Source records:
:::::

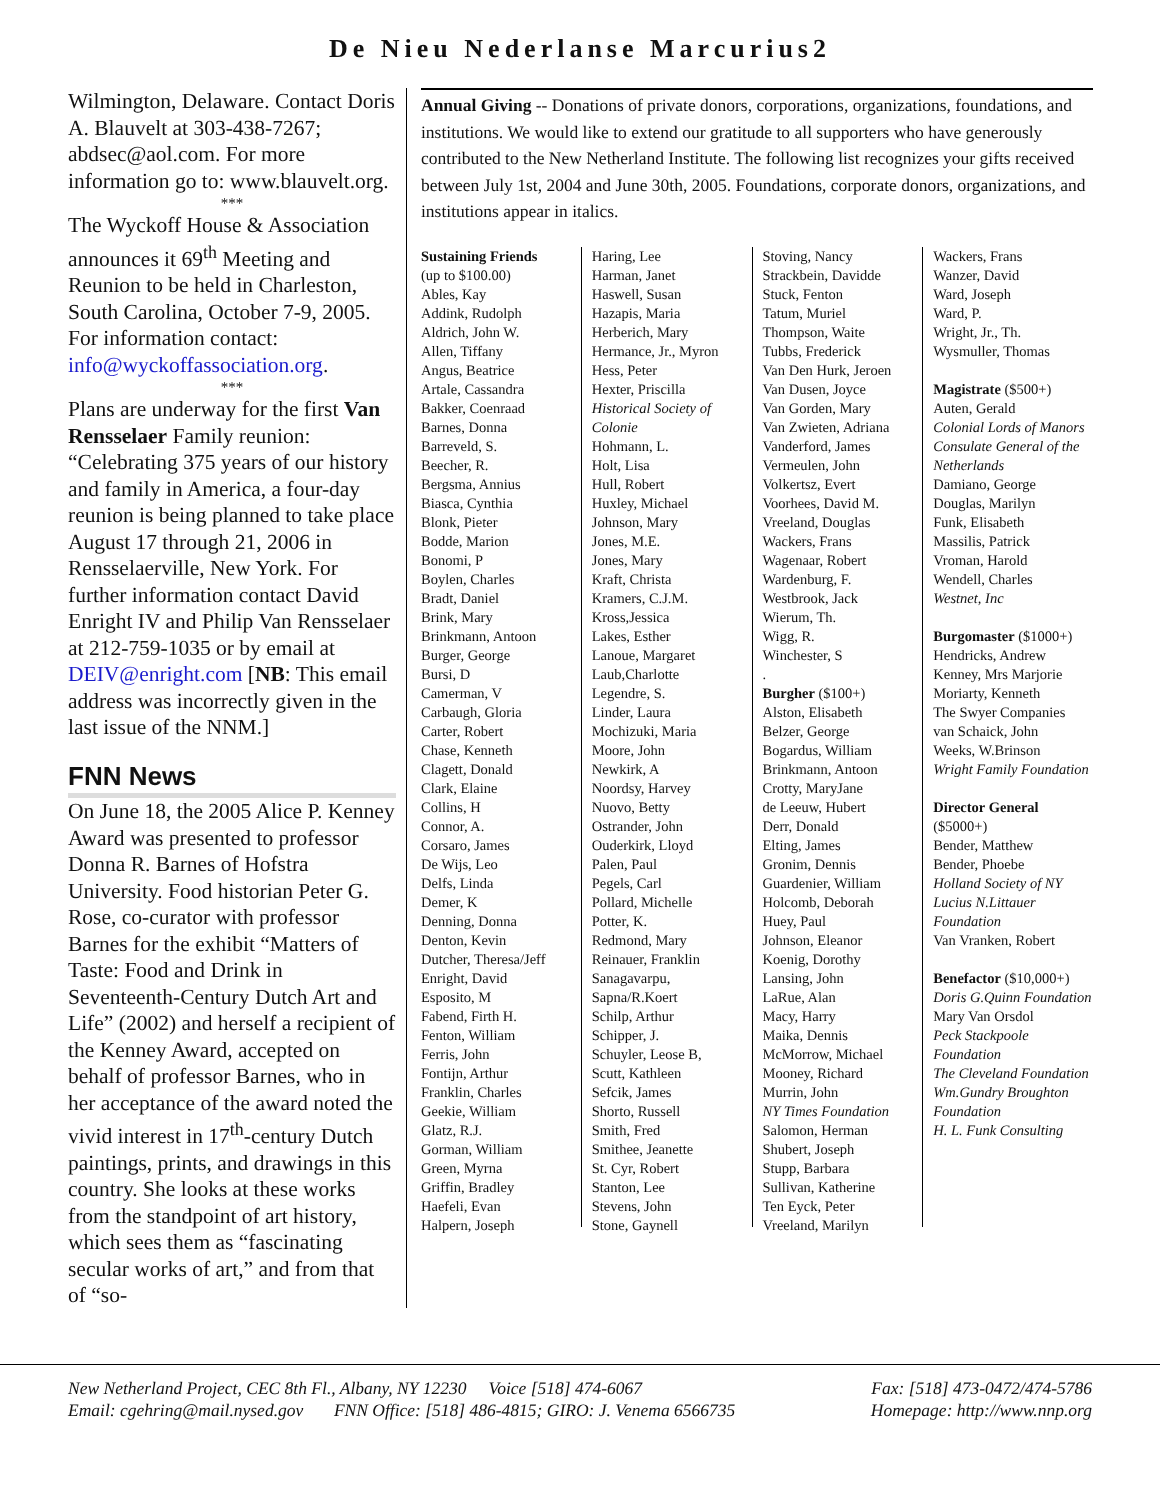De Nieu Nederlanse Marcurius2
Wilmington, Delaware. Contact Doris A. Blauvelt at 303-438-7267; abdsec@aol.com. For more information go to: www.blauvelt.org.
***
The Wyckoff House & Association announces it 69<sup>th</sup> Meeting and Reunion to be held in Charleston, South Carolina, October 7-9, 2005. For information contact: info@wyckoffassociation.org.
***
Plans are underway for the first Van Rensselaer Family reunion: “Celebrating 375 years of our history and family in America, a four-day reunion is being planned to take place August 17 through 21, 2006 in Rensselaerville, New York. For further information contact David Enright IV and Philip Van Rensselaer at 212-759-1035 or by email at DEIV@enright.com [NB: This email address was incorrectly given in the last issue of the NNM.]
FNN News
On June 18, the 2005 Alice P. Kenney Award was presented to professor Donna R. Barnes of Hofstra University. Food historian Peter G. Rose, co-curator with professor Barnes for the exhibit “Matters of Taste: Food and Drink in Seventeenth-Century Dutch Art and Life” (2002) and herself a recipient of the Kenney Award, accepted on behalf of professor Barnes, who in her acceptance of the award noted the vivid interest in 17<sup>th</sup>-century Dutch paintings, prints, and drawings in this country. She looks at these works from the standpoint of art history, which sees them as “fascinating secular works of art,” and from that of “so-
Annual Giving -- Donations of private donors, corporations, organizations, foundations, and institutions. We would like to extend our gratitude to all supporters who have generously contributed to the New Netherland Institute. The following list recognizes your gifts received between July 1st, 2004 and June 30th, 2005. Foundations, corporate donors, organizations, and institutions appear in italics.
Sustaining Friends
(up to $100.00)
Ables, Kay
Addink, Rudolph
Aldrich, John W.
Allen, Tiffany
Angus, Beatrice
Artale, Cassandra
Bakker, Coenraad
Barnes, Donna
Barreveld, S.
Beecher, R.
Bergsma, Annius
Biasca, Cynthia
Blonk, Pieter
Bodde, Marion
Bonomi, P
Boylen, Charles
Bradt, Daniel
Brink, Mary
Brinkmann, Antoon
Burger, George
Bursi, D
Camerman, V
Carbaugh, Gloria
Carter, Robert
Chase, Kenneth
Clagett, Donald
Clark, Elaine
Collins, H
Connor, A.
Corsaro, James
De Wijs, Leo
Delfs, Linda
Demer, K
Denning, Donna
Denton, Kevin
Dutcher, Theresa/Jeff
Enright, David
Esposito, M
Fabend, Firth H.
Fenton, William
Ferris, John
Fontijn, Arthur
Franklin, Charles
Geekie, William
Glatz, R.J.
Gorman, William
Green, Myrna
Griffin, Bradley
Haefeli, Evan
Halpern, Joseph
Haring, Lee
Harman, Janet
Haswell, Susan
Hazapis, Maria
Herberich, Mary
Hermance, Jr., Myron
Hess, Peter
Hexter, Priscilla
Historical Society of Colonie
Hohmann, L.
Holt, Lisa
Hull, Robert
Huxley, Michael
Johnson, Mary
Jones, M.E.
Jones, Mary
Kraft, Christa
Kramers, C.J.M.
Kross,Jessica
Lakes, Esther
Lanoue, Margaret
Laub,Charlotte
Legendre, S.
Linder, Laura
Mochizuki, Maria
Moore, John
Newkirk, A
Noordsy, Harvey
Nuovo, Betty
Ostrander, John
Ouderkirk, Lloyd
Palen, Paul
Pegels, Carl
Pollard, Michelle
Potter, K.
Redmond, Mary
Reinauer, Franklin
Sanagavarpu,
Sapna/R.Koert
Schilp, Arthur
Schipper, J.
Schuyler, Leose B,
Scutt, Kathleen
Sefcik, James
Shorto, Russell
Smith, Fred
Smithee, Jeanette
St. Cyr, Robert
Stanton, Lee
Stevens, John
Stone, Gaynell
Stoving, Nancy
Strackbein, Davidde
Stuck, Fenton
Tatum, Muriel
Thompson, Waite
Tubbs, Frederick
Van Den Hurk, Jeroen
Van Dusen, Joyce
Van Gorden, Mary
Van Zwieten, Adriana
Vanderford, James
Vermeulen, John
Volkertsz, Evert
Voorhees, David M.
Vreeland, Douglas
Wackers, Frans
Wagenaar, Robert
Wardenburg, F.
Westbrook, Jack
Wierum, Th.
Wigg, R.
Winchester, S
.
Burgher ($100+)
Alston, Elisabeth
Belzer, George
Bogardus, William
Brinkmann, Antoon
Crotty, MaryJane
de Leeuw, Hubert
Derr, Donald
Elting, James
Gronim, Dennis
Guardenier, William
Holcomb, Deborah
Huey, Paul
Johnson, Eleanor
Koenig, Dorothy
Lansing, John
LaRue, Alan
Macy, Harry
Maika, Dennis
McMorrow, Michael
Mooney, Richard
Murrin, John
NY Times Foundation
Salomon, Herman
Shubert, Joseph
Stupp, Barbara
Sullivan, Katherine
Ten Eyck, Peter
Vreeland, Marilyn
Wackers, Frans
Wanzer, David
Ward, Joseph
Ward, P.
Wright, Jr., Th.
Wysmuller, Thomas
Magistrate ($500+)
Auten, Gerald
Colonial Lords of Manors
Consulate General of the Netherlands
Damiano, George
Douglas, Marilyn
Funk, Elisabeth
Massilis, Patrick
Vroman, Harold
Wendell, Charles
Westnet, Inc
Burgomaster ($1000+)
Hendricks, Andrew
Kenney, Mrs Marjorie
Moriarty, Kenneth
The Swyer Companies
van Schaick, John
Weeks, W.Brinson
Wright Family Foundation
Director General
($5000+)
Bender, Matthew
Bender, Phoebe
Holland Society of NY
Lucius N.Littauer Foundation
Van Vranken, Robert
Benefactor ($10,000+)
Doris G.Quinn Foundation
Mary Van Orsdol
Peck Stackpoole Foundation
The Cleveland Foundation
Wm.Gundry Broughton Foundation
H. L. Funk Consulting
New Netherland Project, CEC 8th Fl., Albany, NY 12230 Voice [518] 474-6067 Fax: [518] 473-0472/474-5786
Email: cgehring@mail.nysed.gov FNN Office: [518] 486-4815; GIRO: J. Venema 6566735 Homepage: http://www.nnp.org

:::::

To do: Copy out each line of the records that holds the string "Enright".

Written response:
Plans are underway for the first Van Rensselaer Family reunion: “Celebrating 375 years of our history and family in America, a four-day reunion is being planned to take place August 17 through 21, 2006 in Rensselaerville, New York. For further information contact David Enright IV and Philip Van Rensselaer at 212-759-1035 or by email at DEIV@enright.com [NB: This email address was incorrectly given in the last issue of the NNM.]
Enright, David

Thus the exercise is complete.